Joseph L. Kirschvink 

Division of Geological and Planetary Sciences
California Institute of Technology
Pasadena CA 91125, USA
http://www.gps.caltech.edu/users/jkirschvink/

Joe was born and raised in the Southwest United States, which does not necessarily explain his infatuation with geology and biology, but it helps. Rather than attending an undergraduate university on the East Coast, where all of the rocks are covered with green goo, Joe chose to pursue his undergraduate education in Pasadena, California, where the atmosphere itself in the early 1970s was capable of cleaning the rock surfaces to show the beautiful geology underneath. However, upon the advice of two mentors (one with his magnetic mind in the stars, and the other more mindful of the magnetic minerals made by microbes), he reluctantly agreed to serve time in the East among the Ivy leaves at Princeton for his Ph.D. Joe did this, however, by traveling through Australia for a year (he recently went back, and is shown here standing on the Hamersly banded iron formation), and by spending about 50% of this time as a graduate student somewhere "in the field". He abandoned his experiment with the East Coast in 1981, and has been on the faculty back at Caltech ever since.
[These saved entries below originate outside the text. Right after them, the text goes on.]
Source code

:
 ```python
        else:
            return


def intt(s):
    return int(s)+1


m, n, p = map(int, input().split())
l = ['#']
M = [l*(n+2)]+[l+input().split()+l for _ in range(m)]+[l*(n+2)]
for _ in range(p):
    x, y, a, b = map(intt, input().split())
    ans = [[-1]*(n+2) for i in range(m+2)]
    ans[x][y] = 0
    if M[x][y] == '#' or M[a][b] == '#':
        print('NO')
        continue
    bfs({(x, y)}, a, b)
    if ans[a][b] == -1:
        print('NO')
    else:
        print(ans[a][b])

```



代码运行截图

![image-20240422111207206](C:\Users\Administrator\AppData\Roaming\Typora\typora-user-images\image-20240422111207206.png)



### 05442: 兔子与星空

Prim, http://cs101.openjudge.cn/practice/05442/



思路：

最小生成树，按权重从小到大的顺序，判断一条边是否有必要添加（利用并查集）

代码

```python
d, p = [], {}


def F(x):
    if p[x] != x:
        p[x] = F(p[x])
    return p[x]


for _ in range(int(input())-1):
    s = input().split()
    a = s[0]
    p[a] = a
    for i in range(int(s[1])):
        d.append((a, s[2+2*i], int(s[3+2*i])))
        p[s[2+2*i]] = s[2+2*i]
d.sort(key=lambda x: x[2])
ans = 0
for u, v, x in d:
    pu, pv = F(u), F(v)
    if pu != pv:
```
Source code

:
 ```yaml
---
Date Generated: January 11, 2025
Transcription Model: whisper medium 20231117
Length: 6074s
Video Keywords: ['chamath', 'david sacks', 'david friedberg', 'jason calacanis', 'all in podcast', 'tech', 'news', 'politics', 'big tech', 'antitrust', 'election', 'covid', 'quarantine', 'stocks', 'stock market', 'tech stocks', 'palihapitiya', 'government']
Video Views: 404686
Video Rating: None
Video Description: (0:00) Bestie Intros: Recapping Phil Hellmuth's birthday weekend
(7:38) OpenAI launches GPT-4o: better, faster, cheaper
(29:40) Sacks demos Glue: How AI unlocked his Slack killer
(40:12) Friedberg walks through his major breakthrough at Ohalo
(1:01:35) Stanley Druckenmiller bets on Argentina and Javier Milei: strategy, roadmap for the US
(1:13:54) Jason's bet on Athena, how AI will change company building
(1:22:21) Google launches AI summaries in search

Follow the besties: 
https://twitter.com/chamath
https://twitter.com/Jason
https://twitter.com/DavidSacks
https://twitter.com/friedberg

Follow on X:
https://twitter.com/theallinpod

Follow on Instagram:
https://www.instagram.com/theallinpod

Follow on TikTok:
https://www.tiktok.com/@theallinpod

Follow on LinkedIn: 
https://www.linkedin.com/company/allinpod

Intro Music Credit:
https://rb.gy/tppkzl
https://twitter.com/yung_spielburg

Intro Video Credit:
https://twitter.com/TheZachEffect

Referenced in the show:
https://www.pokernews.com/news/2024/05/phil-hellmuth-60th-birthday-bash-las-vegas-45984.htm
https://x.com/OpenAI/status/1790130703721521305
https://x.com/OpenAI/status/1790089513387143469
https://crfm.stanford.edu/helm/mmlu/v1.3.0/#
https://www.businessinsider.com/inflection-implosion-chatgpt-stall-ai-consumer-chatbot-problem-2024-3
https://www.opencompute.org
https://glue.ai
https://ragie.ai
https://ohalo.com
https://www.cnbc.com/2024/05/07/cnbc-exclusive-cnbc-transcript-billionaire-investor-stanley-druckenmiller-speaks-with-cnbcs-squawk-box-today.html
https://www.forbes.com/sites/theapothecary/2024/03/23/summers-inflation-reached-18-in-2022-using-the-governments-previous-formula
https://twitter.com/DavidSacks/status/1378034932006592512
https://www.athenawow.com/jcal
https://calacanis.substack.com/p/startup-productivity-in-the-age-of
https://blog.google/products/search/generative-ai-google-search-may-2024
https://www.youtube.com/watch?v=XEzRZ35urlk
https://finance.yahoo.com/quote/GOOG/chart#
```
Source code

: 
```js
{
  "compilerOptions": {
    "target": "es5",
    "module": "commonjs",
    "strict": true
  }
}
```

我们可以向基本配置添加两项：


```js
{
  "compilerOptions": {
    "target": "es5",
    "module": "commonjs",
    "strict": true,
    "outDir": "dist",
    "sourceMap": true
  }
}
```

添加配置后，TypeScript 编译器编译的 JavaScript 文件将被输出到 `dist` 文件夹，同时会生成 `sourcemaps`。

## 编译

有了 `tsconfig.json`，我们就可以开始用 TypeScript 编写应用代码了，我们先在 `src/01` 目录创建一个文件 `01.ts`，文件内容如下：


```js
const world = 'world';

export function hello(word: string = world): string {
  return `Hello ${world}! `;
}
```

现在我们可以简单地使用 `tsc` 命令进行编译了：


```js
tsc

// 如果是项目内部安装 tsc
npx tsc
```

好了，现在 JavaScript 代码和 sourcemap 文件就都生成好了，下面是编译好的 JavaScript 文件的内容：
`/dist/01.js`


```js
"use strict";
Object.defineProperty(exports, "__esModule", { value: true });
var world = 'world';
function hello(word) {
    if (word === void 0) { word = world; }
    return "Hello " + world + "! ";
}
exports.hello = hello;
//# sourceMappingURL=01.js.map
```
Joe has a lot of fun creating "nutty" ideas like the snowball Earth, and confusing paleontologists by trying to convince them that the Cambrian explosion was caused by a series of interchange events in the orthonormal Eigenvectors of Earth's Moment of Inertia Tensor. (A good number of paleontologists actually know what a tensor is, and realize that a moment of inertia is not just what keeps them in bed in the morning ….) Joe even pretends that animals can predict earthquakes, just to keep his seismological colleagues on their toes. His major claim to being a paleontologist is his prediction and discovery of magnetofossils, which are not very useful for biostratigraphy but are wonderful as a Martian biomarker and for increasing the NASA Astrobiology budget.

Joe likes to swim and ski, and to explore the hot mineral waters produced by Mother Earth. He is married to a neurobiological electron microscopist, Atsuko Kobayashi, and they have two children (Jiseki and Koseki), whose names mean "magnetite" and "gemstone" respectively in Japanese. As a result, the children will probably grow up to be bloodsucking lawyers. And his family still doesn't know if home is in Pasadena or Osaka.